For example:
Let's say I have dataset A:
Measured body temperature of a person during the day.
I have measurements from 3 people in the span of a year.
If I cluster it, I expect the clusters to inform me of something that will help me give advice to each person "Drink more water at this and this hour during the day".
So I use k-means to cluster the data from person #1 in dataset A. (100 000 points - no ground truth)
It gives me 5 clusters.
A new dataset( B) becomes available from a newer data-collection system, and I get measurements from 9 people this time.

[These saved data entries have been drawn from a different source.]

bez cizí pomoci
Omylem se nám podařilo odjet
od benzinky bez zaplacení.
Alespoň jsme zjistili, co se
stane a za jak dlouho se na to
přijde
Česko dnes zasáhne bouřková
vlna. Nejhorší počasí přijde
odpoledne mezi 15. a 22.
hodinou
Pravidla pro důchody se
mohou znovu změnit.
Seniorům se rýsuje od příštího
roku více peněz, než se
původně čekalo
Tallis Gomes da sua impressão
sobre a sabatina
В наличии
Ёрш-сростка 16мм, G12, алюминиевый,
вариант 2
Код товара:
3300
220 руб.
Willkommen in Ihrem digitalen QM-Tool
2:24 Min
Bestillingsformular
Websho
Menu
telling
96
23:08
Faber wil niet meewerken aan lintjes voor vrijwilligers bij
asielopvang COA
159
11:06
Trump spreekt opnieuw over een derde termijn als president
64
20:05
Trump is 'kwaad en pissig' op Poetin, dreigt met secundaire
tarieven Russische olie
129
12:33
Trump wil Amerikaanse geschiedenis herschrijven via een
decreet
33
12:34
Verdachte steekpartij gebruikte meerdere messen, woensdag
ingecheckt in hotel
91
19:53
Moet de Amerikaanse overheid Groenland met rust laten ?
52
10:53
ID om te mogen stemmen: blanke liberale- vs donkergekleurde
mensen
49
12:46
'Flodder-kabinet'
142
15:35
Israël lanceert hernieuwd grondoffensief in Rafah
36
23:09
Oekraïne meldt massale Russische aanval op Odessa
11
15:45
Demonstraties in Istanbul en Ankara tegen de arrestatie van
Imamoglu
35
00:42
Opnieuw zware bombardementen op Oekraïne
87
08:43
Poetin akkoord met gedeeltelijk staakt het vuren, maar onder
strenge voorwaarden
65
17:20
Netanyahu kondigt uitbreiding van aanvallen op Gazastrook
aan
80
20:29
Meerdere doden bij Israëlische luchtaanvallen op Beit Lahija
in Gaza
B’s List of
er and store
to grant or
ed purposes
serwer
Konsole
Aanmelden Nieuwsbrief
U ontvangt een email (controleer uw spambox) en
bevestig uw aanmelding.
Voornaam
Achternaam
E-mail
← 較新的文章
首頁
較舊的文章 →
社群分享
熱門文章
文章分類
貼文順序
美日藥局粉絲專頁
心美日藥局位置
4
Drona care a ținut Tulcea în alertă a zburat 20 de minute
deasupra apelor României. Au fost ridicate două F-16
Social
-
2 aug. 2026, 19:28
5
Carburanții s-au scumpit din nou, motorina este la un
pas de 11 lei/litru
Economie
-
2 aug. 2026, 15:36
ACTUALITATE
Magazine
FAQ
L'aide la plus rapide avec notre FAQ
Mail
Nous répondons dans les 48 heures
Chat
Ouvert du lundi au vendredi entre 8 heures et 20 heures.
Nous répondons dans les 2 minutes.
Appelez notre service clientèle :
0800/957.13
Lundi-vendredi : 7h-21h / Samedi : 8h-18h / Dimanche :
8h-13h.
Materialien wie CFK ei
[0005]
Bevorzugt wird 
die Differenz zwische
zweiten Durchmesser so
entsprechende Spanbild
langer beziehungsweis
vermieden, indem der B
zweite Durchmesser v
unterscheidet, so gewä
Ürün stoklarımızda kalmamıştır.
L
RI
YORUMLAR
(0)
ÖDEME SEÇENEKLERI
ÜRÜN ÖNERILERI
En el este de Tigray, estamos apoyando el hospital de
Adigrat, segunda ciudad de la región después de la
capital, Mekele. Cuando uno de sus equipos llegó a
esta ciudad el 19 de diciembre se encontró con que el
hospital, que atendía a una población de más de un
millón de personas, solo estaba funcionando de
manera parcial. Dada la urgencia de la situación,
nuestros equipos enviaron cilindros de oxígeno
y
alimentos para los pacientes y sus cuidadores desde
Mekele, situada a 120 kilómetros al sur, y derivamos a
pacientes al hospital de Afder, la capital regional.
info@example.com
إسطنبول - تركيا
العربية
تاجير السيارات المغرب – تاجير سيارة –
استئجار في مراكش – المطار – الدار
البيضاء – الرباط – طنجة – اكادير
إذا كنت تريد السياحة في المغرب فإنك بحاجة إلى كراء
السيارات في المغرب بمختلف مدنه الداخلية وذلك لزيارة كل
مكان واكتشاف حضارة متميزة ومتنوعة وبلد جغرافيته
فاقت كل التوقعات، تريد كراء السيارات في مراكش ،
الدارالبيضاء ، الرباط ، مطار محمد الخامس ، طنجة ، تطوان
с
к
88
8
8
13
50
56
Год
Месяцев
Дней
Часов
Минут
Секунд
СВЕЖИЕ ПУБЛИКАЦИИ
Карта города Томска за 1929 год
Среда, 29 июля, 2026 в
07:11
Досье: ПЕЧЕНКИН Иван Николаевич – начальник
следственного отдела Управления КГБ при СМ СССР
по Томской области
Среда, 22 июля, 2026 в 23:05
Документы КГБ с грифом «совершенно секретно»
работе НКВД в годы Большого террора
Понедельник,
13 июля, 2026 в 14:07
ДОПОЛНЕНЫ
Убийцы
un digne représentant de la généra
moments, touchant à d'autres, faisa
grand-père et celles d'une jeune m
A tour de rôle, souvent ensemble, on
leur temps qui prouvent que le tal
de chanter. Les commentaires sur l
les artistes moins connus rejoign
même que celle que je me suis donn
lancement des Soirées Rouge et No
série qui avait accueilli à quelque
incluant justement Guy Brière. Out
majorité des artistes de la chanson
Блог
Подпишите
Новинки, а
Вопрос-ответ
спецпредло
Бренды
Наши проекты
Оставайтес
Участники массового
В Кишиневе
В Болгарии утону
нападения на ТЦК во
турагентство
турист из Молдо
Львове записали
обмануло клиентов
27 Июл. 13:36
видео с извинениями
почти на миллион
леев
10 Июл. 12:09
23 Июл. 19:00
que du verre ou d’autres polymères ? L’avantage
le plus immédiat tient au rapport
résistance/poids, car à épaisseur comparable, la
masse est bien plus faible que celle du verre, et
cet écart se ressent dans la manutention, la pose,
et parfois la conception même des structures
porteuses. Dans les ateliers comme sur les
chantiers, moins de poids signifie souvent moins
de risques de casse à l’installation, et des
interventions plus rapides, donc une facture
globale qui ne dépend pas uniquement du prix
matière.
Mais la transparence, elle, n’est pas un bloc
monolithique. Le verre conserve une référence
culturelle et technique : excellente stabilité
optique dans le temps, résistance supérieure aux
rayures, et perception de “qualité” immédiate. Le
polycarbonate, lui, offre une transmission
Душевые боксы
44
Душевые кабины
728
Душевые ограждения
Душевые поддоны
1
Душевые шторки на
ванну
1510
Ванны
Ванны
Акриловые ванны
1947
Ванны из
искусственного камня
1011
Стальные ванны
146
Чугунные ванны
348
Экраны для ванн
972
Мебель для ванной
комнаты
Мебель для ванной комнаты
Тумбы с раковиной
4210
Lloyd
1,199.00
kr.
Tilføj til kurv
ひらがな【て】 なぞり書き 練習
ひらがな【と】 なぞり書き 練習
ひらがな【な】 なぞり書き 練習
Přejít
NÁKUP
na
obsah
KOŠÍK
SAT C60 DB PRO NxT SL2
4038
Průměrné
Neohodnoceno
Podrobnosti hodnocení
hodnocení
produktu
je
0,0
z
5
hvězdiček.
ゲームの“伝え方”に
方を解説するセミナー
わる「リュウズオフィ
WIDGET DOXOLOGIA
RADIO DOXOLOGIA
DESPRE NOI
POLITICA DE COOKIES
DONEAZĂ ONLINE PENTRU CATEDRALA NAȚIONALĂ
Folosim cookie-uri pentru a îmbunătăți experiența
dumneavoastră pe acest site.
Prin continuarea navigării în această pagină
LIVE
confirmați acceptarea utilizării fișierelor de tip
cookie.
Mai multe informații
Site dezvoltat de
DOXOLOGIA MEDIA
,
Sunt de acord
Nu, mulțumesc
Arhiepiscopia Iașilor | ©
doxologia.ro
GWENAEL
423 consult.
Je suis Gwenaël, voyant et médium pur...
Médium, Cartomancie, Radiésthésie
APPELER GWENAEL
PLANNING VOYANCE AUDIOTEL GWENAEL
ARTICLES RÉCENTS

I cluster data from person #1 in dataset B in the same way. (200 000 points - no ground truth)
It gives me 3 clusters.
I want to see if the performance suffered, improved or stayed the same.
Question(s):
How would I go about to:
- Compare their performances
(considering the difference of nr. of clusters, difference in data amount, perhaps in data quality that is not visible to the naked eye listing through the data etc. - can it be a 1-to-1 comparison at all?) - Validate it (because both could be bad/wrong), or how do I choose a sensible yardstick at least?
EDIT: Actually, the yardstick could be high temperature and low temperature, or anything in between, to give some kinda "better/worse" or direction. But still, how do I compare the two when the cluster numbers differ and the amount of data differs?